Although some of these burials were disturbed between excavation seasons or in antiquity, important aspects of cemetery phasing were revealed during the excavation process. Found immediately underlying the cists, but cutting into EB deposits and walls, were a series of simple pit graves. The best-preserved, deepest and earliest burials in BB 100-600 (designated Phase 1) were found immediately underlying the cist tombs in Area BB100-200 (e.g. T.232 under T.41/97: Tubb 1988a: 64; 1990b: 106-7). Other burials in this phase included simple pit-burials and a small proportion of jar and double- pithos burials. The cists were consistently found to overlay and truncate these earlier pit and jar burials and are assigned to a distinct cemetery phase (designated Phase 2). In contrast to the deep silt deposits in the cemetery, a compact yellowish-orange silt-clay layer was also present across parts of BB 100-200. This layer appears to be the result of heavy erosion, washing and redeposition from the mudbricks of the Phase 2 cists. Cut into this yellowish-orange layer are burials that must have post-dated the cists, therefore demonstrating another aspect of a relative phasing sequence (Phase 3). A number of Phase 3 burials include secondary bone deposits, primary pit burials, and storejar burials were found close to the surface, overlying or cutting into deposits overlaying the Phase 2 cists, and contain a similar range of objects to those found in the cists, indicating some continuity between Phases 2-3. Several E-W burials were also found to post-date Phase 3, and are subsequently assigned to the Iron EC/Persian period on the basis of chronologically diagnostic objects found in the tombs, and designated Phase 424.

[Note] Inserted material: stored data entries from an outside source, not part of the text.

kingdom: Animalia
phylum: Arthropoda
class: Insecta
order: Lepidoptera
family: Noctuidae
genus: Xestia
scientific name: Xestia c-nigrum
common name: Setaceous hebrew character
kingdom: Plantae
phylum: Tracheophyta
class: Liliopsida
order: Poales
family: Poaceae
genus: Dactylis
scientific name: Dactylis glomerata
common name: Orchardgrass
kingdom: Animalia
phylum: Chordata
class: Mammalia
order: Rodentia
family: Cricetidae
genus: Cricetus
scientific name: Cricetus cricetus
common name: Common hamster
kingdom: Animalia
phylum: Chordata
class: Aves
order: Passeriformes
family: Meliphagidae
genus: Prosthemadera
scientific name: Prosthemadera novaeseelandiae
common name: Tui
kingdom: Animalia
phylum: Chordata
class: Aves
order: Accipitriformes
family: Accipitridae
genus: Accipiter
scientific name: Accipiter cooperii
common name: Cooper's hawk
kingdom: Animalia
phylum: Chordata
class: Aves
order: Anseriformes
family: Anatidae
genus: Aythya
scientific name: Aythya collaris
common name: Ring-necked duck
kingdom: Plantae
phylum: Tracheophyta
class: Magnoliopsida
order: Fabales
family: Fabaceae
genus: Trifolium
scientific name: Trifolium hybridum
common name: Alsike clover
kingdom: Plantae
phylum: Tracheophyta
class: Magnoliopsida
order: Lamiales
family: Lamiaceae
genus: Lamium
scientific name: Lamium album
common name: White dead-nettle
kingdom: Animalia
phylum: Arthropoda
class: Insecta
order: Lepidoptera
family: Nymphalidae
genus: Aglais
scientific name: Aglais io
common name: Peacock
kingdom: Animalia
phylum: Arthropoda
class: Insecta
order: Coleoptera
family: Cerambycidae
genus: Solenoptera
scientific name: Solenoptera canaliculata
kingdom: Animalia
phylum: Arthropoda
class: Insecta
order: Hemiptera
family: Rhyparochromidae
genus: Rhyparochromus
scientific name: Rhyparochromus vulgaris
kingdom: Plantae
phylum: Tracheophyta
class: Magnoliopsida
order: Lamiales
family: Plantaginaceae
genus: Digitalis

No distinct pattern emerged as to the Phase 1 layout at the time of excavation, except for a consistent W-E orientation and regular spacing between graves (Tubb 1988a: 61). A
reconstruction o f the cemetery plan demonstrates that at least three columns o f burials are present in BB 100-600, on a NW-SE alignment (fig. 5.6) - confirming that Phase 1 was
‘planned’. Phase 1 grave-assemblages were found to be quite diverse in the range of materials and object types compared with Phase 2. They include bronze bowls and weapons, ivory and stone vessels, and faience and stone bead strings. Ceramic objects include bowls, lamps, storejars, jugs, juglets and flasks. Imitation Mycenaean stirrup-jars were also present, typical of the LBHB-Iron IA transition. T.46 yielded the largest single grave-assemblage in BB 100-600 (Tubb 1988a: 64-65, fig. 48A), representing many object types found in other Phase 1 burials. Unusual burial practices were also noted in Phase 1 burials, such as the tight binding of the deceased in ‘Egyptian linen’ (preserved as mineralized textile ‘impressions’ on bronzes), and the inclusion of objects within body wrappings (e.g. T.251: ibid.: 63-4, fig. 45). The unusual burial practices in BB 100-600, the ‘bitumen burials’ in the North Area, the presence of ‘Egyptian linen’ and tight binding of the body, appear to suggest that Egyptian cultural influences are present in the cemetery (Tubb 1990a: 36; 1990b: 105-7; 1995: 141-3; 1998: 89-90).
The finding of double-pithos burials in the BB 100-600 area contributed to the development of a new interpretation for the cemetery, as this type is considered by many authors as a foreign burial type to the region. The double-pithos burial was interpreted by Tubb as belonging to a ‘Sea Peoples’ population (1990a: 33), perhaps as part of an Egyptian affiliated foreign contingent settling in the region during the late 13th Century, and continuing to inhabit the Jordan Valley after the Egyptian withdrawal (1995; 1998:
99-106). This is partly based on the functional similarity between this burial type and the anthropoid clay coffins presumed to be used as burial containers by other ‘Sea Peoples’
groups, such as the Philistines (Tubb 1990b: 103).